◆ **Document extract**
Building the Gamepad

Gamepad order of parts during assembly (wires not shown for clarity).

To go beyond demo mode, you need to build the Vorpal Gamepad. The Vorpal Gamepad allows you to call up many different actions by the hexapod such as walking, turning, dancing, or fighting. The gamepad can also be used as a transmitter to allow Scratch programs to wirelessly control your robot from a computer.

Part 1: Gamepad Electrical System (Skip if using a QuickBuild kit)

If you DO NOT have a "QuickBuild" version of our kit, then you must first assemble the electrical components of the gamepad as follows. Please SKIP this entire section if you have a QuickBuild version of our kit, and proceed to Part 2.

  • STEP 1: Attach cables to the button matrix. Pull 8 wires off the Dupont wire bundle. The colors don't really matter so just take 8 adjacent wires and leave them together if possible. Carefully push these 8 wires, in order, onto the pins coming out of the 4x4 button matrix. Make sure the wire connectors don't "swap places" by twisting under each other, it is very important that the order be correct.
Layout of Electronic Boards. Left to right: Arduino Nano, HC05 Bluetooth Module, and SD Card reader. (wires are left out of diagram for clarity)
  • STEP 2: Attach cables to the yellow D-PAD buttons. Pull three wires off the Dupont wire bundle of the following colors: red, black, white. Plug the white wire into the yellow D-PAD button module's pin marked OUT (output). The middle pin marked VCC gets the red wire, and the pin marked GND gets the black wire.
  • STEP 3: Connect the electrical system wires. Using the connections indicated in the section below on electrical wiring, plug in all the wires for the Arduino Nano, HC05 Bluetooth module, SD Card Reader, and button modules.

Part 2: Inserting Gamepad Components into Plastic Base

  • STEP 1: Install the switch.
    • If you printed version V1R8c or later, or you received printed parts from us in or after April, 2018: Gamepad Base designs before April, 2018 required a switch adapter to be installed in a similar way to the hexapod robot Base, however that was eliminated in version V1R8c of the Gamepad. With the new design you just leave the switch hanging out of the switch hole on the back of the base until you screw on the top of the gamepad, then you press fit the switch into the resulting rectangular hole.
    • If you printed gamepad Base versions earlier than V1r8c or you received printed parts from us before April, 2018: Take the switch/battery assembly and use two #6-32 screws 1/2" long to attach it on the inside wall of the gamepad base, in the rectangular hole. The switch itself is sandwiched between the gamepad wall and a switch adapter (the same switch adapter model used for the robot is used for the gamepad, you need to print two of them). DO NOT OVER TIGHTEN THE SCREWS.

◆ **Assigned task**
Answer these questions from the gamepad assembly guide.
1. How many wires are pulled off the Dupont bundle for the 4x4 button matrix?
2. Which wire color plugs into the D-PAD pin marked OUT?
3. In which gamepad version was the switch adapter eliminated?

◆ **Recorded information**
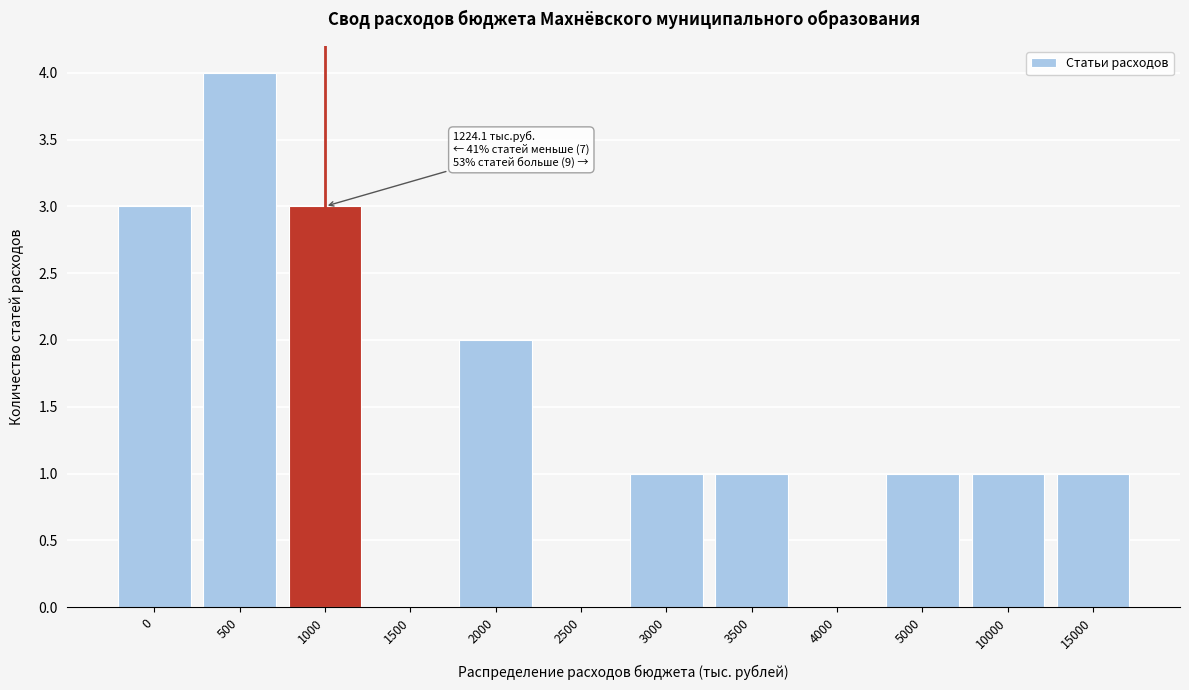

Reading left to right, extract all data points from this chart.

0=3	500=4	1000=3	1500=0	2000=2	2500=0	3000=1	3500=1	4000=0	5000=1	10000=1	15000=1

◆ **Task answer**
1. 8
2. White
3. V1R8c